Pose landmark coordinates:
··········

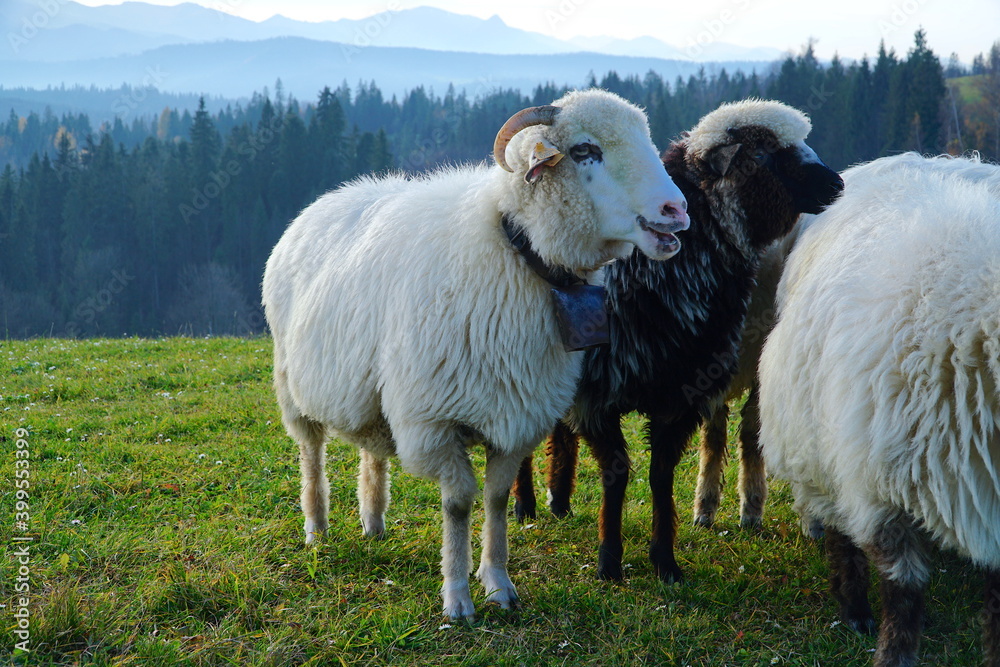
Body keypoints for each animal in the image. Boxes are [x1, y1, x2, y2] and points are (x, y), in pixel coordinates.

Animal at [261, 89, 690, 619]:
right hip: (291, 385)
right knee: (311, 452)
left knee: (371, 447)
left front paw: (499, 584)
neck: (516, 252)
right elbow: (459, 504)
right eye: (585, 150)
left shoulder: (518, 417)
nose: (676, 209)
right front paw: (457, 597)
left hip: (371, 392)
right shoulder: (434, 421)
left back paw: (373, 521)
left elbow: (497, 498)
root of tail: (330, 197)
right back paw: (317, 529)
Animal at [511, 98, 844, 583]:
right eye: (764, 152)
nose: (837, 183)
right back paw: (525, 504)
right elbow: (617, 473)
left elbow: (660, 476)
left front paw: (665, 560)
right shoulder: (598, 396)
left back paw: (559, 500)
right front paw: (609, 560)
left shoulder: (682, 392)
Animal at [759, 152, 1000, 666]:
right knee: (838, 528)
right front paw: (893, 653)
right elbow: (903, 588)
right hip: (821, 444)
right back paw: (854, 608)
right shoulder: (881, 486)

··········

WHAT THE TASK REQUIRES: Filter these records, keeping every line where the word "elbow" occurs.

PROBLEM SOLUTION:
right elbow: (459, 504)
left elbow: (497, 498)
right elbow: (617, 473)
left elbow: (660, 476)
right elbow: (903, 588)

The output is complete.